Ворон моргнул третьим веком и каркнул протяжно:
— Хааар!
Но никто уже не смотрел на него. Бережно уложили вольные степняки неподвижное тело головой на восток. За волосы, за руки привязали его к камням и кореньям. Когда все было кончено, четырехглазый пес, пасуш-хурва, лег на камнях, рядом с телом хозяина. Разбойники так и оставили его на том месте. Он не поднял головы, не проводил их взглядом, он закрыл живые свои глаза и смотрел теперь на мир глазами духов — через черные пятнышки на лбу. Больше Ашпокай никогда не видел этого пса.
***
У хунну охота! Царская охота! Со всех степей и пустынь стеклись черные, жирные реки живой силы, и небо задохнулось от дыма. Две дюжины князей явились к шатру шаньюя, — к шатру царскому явились, чтобы увериться — царь хунну еще крепок, царь хунну силен и может натянуть тетиву так, что лопнет тугой лук.
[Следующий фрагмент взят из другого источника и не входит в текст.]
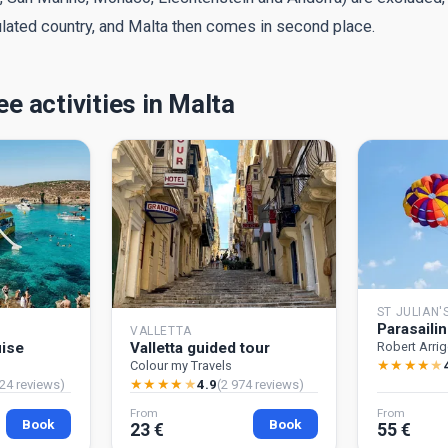
ulated country, and Malta then comes in second place.
e activities in Malta
ST JULIAN'
Parasaili
VALLETTA
uise
Valletta guided tour
Robert Arri
★
★
★
★
★
Colour my Travels
★
★
★
★
★
24 reviews)
4.9
(2 974 reviews)
From
From
Book
Book
23 €
55 €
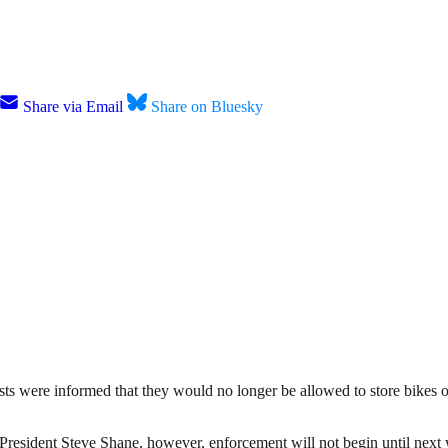
Share via Email
Share on Bluesky
ists were informed that they would no longer be allowed to store bikes 
resident Steve Shane, however, enforcement will not begin until next 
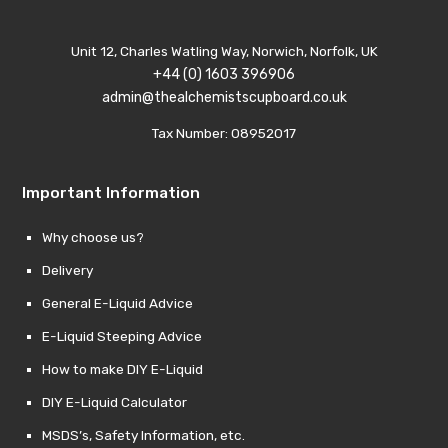
Unit 12, Charles Watling Way, Norwich, Norfolk, UK
+44 (0) 1603 396906
admin@thealchemistscupboard.co.uk
Tax Number: 08952017
Important Information
Why choose us?
Delivery
General E-Liquid Advice
E-Liquid Steeping Advice
How to make DIY E-Liquid
DIY E-Liquid Calculator
MSDS’s, Safety Information, etc.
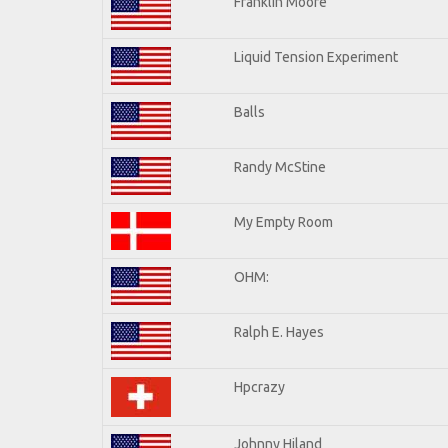
Franklin Moore
Liquid Tension Experiment
Balls
Randy McStine
My Empty Room
OHM:
Ralph E. Hayes
Hpcrazy
Johnny Hiland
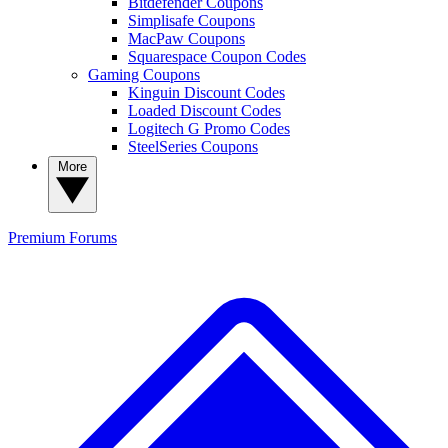
Bitdefender Coupons
Simplisafe Coupons
MacPaw Coupons
Squarespace Coupon Codes
Gaming Coupons
Kinguin Discount Codes
Loaded Discount Codes
Logitech G Promo Codes
SteelSeries Coupons
More
Premium
Forums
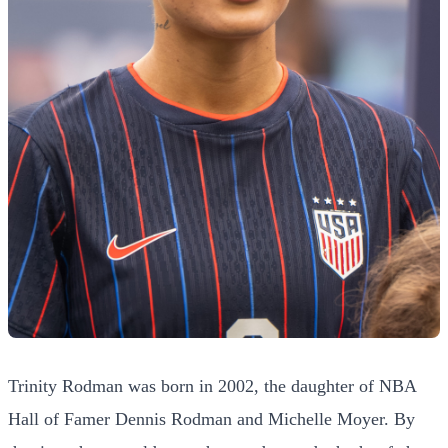
Trinity Rodman was born in 2002, the daughter of NBA
Hall of Famer Dennis Rodman and Michelle Moyer. By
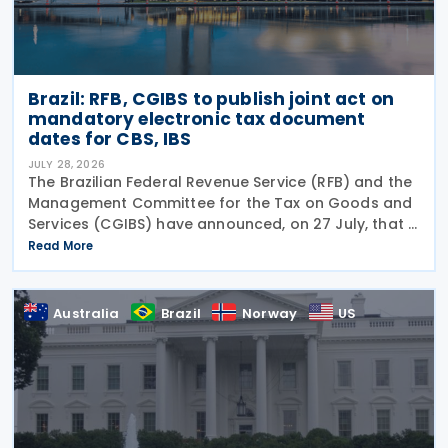
Brazil: RFB, CGIBS to publish joint act on
mandatory electronic tax document
dates for CBS, IBS
JULY 28, 2026
The Brazilian Federal Revenue Service (RFB) and the
Management Committee for the Tax on Goods and
Services (CGIBS) have announced, on 27 July, that a
joint act establishing the start dates for the
Read More
mandatory issuance of electronic tax documents
Australia
Brazil
Norway
US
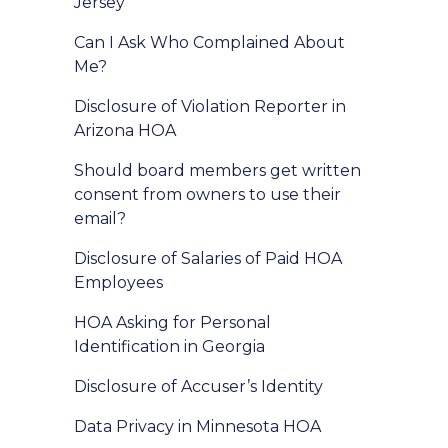
Jersey
Can I Ask Who Complained About
Me?
Disclosure of Violation Reporter in
Arizona HOA
Should board members get written
consent from owners to use their
email?
Disclosure of Salaries of Paid HOA
Employees
HOA Asking for Personal
Identification in Georgia
Disclosure of Accuser’s Identity
Data Privacy in Minnesota HOA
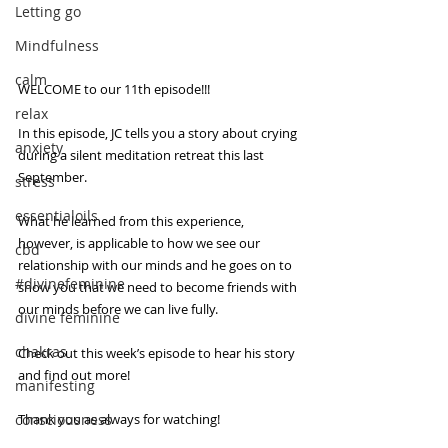
Letting go
Mindfulness
calm
WELCOME to our 11th episode!!!
relax
In this episode, JC tells you a story about crying 
anxiety
during a silent meditation retreat this last 
September.
stress
essentialoils
What he learned from this experience, 
however, is applicable to how we see our 
cbd
relationship with our minds and he goes on to 
#divinefeminine
show you that we need to become friends with 
our minds before we can live fully. 
divine feminine
chakras
Check out this week’s episode to hear his story 
and find out more!
manifesting
Thank you as always for watching! 
consciousness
На земле расстелили пестрые ковры, сказители завели свои бесконечные песни, дохнуло от костров жиром, огромные батыры сошлись, столкнулись в рукопашном бою. Все смотрят, кричат, смеются, только шаньюю не до забав.
Шаньюя звали Тоумань. И он очень боялся. Перед войском своим он выехал на аргамаке, коне лучшей масти, но жилы его гудели, натянутые до предела, и кровь в голове стучала тяжелыми молотками. Он шарил зло глазами, выискивая ненавистное лицо старшего сына, Модэ. Но Модэ нет нигде, только рыщут вокруг всадники его, с волчьими головами на упряжах.
Десять лет прошло как поссорился Тоумань со старшим сыном. Десять лет страх пробивался, подтачивал сильного злого царя и теперь — вот, зашаталась под ним земля, поползли страшные слухи. Модэ вырос, он оказался сильнее и хитрее чем думали про него, и все князья теперь хотели чтобы после Тоуманя правил он.
Шаньюй вздохнул, тревожно огляделся по сторонам. Вот и младший сын — Ичис чжучи-князь, наследник, говорит о чем-то со старыми воинами. Царевич смеется и шутит, старики смеются в ответ. У него светлое лицо, лицо смелого юноши, не то, что у Модэ — заострившееся, черное от солнца. Ичис — любимый сын. Все любят его, но шаньюем ему не быть. Чжучи-князь добр, он ласков, как котенок, а шаньюй должен быть жестоким, как снежный барс.
«Когда я стану стар, когда я отойду к праотцам, они разорвут его, — думал Тоумань — Модэ погубит всех моих детей. Нужно было убить его наверняка. Или… Или сейчас же собрать племена да и объявить Модэ чжучи-князем? Нет. Все равно не пощадит».